Not everyone responds to acupuncture, and some patients are not good candidates for this therapy. People who should not have acupuncture include:
- Those with bleeding disorders
- Anyone with a pacemaker
- Pregnant women
What can I expect before the treatment?
Many acupuncturists blend aspects of the Western and Eastern approaches to this medical procedure. To determine which type of treatment is best for you, your practitioner may inquire about your behaviors, lifestyle, and symptoms.
He/she will also examine the shape, color, and coating of your tongue, the body parts that are painful, the strength, quality, and rhythm of your pulse, and the color of your face. The initial evaluation takes approximately 60 minutes, and the treatment sessions take around 30 minutes. The number of treatments you need depends on the severity of your condition and the type of problem you have.
How is acupuncture performed?
Acupuncture points are in many areas of the body, and do not necessary correspond with the painful region. The practitioner will explain the general site of planned treatment, and you will change into a gown. After being positioned on your stomach, the treatment involves:
- Needle insertion – Between 5-20 small thin needles are inserted into the skin, which may produce a mild aching sensation.
- Needle manipulation – The practitioner gently twirls and moves the needles to achieve correct placement. He/she may apply mild electrical pulses to the needles for maximum benefits.
- Needle removal – The needles will remain in place for 15-20 minutes, as you lie still and relax. After this time, the needles are removed, which is not painful.
How effective is acupuncture?
Most people feel either relaxed or energized after an acupuncture treatment. Not everyone responds the same way. If your symptoms don’t begin to improve after a few weeks, the treatments will be stopped.

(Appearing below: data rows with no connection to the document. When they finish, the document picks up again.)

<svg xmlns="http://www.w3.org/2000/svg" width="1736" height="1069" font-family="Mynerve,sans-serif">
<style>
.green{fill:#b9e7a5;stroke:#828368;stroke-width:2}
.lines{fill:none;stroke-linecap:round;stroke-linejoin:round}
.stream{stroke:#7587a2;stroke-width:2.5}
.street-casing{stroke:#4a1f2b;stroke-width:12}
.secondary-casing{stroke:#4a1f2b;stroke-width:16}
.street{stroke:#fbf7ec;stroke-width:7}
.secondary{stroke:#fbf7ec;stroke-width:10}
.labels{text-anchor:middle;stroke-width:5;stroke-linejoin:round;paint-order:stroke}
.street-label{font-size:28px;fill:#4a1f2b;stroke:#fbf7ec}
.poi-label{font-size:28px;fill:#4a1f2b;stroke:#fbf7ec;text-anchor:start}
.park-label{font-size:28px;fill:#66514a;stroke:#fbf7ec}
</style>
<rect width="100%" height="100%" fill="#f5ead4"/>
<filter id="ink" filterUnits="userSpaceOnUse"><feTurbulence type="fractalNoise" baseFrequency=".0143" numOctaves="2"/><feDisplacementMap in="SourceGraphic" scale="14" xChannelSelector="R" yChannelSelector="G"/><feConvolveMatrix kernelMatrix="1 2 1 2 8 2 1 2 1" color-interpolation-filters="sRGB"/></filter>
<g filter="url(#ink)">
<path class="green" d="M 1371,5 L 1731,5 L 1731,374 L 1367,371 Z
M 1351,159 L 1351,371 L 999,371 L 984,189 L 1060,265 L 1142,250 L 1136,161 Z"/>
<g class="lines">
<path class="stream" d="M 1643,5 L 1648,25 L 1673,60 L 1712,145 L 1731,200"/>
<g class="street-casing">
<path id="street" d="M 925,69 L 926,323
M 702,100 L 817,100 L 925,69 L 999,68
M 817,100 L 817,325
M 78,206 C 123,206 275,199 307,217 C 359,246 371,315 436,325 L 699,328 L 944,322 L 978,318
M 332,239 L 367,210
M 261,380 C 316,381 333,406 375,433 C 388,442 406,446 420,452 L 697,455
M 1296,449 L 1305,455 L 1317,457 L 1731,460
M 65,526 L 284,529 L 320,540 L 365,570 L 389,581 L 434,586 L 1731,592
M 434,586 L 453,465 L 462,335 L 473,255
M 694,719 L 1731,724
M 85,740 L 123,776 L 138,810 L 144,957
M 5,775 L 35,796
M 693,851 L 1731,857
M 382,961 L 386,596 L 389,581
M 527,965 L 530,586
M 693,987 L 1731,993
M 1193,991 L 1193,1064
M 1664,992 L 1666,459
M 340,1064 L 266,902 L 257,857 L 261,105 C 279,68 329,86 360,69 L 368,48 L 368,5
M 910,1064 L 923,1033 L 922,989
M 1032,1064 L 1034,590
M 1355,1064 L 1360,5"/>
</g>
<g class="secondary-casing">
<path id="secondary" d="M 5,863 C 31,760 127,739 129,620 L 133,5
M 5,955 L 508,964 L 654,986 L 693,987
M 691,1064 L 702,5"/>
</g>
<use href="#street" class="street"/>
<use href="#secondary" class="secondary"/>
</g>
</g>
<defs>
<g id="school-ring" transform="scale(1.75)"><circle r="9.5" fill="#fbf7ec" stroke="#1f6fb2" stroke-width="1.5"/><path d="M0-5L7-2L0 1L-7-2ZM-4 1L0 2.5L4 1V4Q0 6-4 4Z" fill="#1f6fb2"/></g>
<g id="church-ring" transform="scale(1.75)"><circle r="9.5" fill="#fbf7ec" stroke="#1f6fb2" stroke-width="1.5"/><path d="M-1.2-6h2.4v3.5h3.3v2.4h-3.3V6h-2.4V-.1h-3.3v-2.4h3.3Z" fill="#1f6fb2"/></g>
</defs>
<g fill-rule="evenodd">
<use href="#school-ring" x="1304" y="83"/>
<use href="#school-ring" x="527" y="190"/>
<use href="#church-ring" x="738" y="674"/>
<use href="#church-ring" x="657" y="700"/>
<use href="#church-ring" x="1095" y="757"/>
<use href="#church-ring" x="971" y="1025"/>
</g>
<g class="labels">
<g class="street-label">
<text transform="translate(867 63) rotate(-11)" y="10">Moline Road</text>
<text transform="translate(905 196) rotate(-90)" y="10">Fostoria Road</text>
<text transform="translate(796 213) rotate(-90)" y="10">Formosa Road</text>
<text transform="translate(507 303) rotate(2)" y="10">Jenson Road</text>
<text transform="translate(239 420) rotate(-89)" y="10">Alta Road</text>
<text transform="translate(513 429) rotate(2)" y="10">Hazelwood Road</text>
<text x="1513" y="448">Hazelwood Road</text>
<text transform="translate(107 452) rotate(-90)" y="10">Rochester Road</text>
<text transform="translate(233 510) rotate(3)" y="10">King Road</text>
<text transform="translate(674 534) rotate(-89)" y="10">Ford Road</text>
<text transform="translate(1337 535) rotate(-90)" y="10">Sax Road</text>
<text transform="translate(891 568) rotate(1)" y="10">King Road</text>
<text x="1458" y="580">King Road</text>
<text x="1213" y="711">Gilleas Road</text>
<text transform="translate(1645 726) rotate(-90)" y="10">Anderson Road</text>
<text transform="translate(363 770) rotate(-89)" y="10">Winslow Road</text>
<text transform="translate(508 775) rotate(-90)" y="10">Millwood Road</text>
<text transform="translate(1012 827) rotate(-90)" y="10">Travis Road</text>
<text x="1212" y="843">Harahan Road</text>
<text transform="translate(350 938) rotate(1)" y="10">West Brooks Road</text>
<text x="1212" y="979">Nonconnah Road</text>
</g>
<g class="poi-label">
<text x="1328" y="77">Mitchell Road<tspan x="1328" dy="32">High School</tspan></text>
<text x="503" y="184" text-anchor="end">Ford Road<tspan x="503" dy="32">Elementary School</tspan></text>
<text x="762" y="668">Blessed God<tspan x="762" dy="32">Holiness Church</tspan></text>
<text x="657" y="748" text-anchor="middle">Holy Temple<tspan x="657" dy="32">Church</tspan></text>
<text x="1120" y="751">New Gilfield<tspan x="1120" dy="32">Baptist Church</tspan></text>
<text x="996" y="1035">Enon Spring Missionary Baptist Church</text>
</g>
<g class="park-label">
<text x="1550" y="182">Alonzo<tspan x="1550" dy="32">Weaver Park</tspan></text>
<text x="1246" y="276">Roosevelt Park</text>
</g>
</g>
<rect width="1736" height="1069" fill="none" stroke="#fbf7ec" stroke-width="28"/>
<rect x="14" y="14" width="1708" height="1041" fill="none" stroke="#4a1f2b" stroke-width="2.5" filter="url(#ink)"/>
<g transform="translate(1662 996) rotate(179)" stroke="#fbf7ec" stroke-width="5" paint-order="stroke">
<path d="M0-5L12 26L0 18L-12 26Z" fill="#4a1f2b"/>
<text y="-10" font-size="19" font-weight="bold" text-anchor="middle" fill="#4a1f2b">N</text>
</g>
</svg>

In a systematic review of randomized controlled trials, acupuncture was found to be superior to controls and placebo in the treatment of back, knee, and head pain. Patients who received acupuncture had less pain, as reported by improved pain scores. Regarding long-term outcomes, acupuncture proved to be effective for up to 12 months.
Enck, Paul; Klosterhalfen, Sibylle; Zipfel, Stephan (2010). “Acupuncture, psyche and the placebo response”. Autonomic Neuroscience 157 (1-2): 68–73. doi:10.1016/j.autneu.2010.03.005. ISSN 1566-0702. PMID 20359961.
Hopton, Ann; MacPherson, Hugh (2010). “Acupuncture for Chronic Pain: Is Acupuncture More than an Effective Placebo? A Systematic Review of Pooled Data from Meta-analyses”. Pain Practice 10 (2): 94–102. doi:10.1111/j.1533-2500.2009.00337.x. ISSN 1530-7085. PMID 20070551.
Vickers, AJ; Cronin, AM; Maschino, AC; Lewith, G; MacPherson, H; Foster, N; Sherman, N; Witt, K; Linde, C (2012). for the Acupuncture Trialists’ Collaboration. “Acupuncture for chronic pain: individual patient data meta-analysis”. JAMA Internal Medicine 12 (Suppl 1): 1444–53. doi:10.1001/archinternmed.2012.3654. PMC 3658605. PMID 22965186.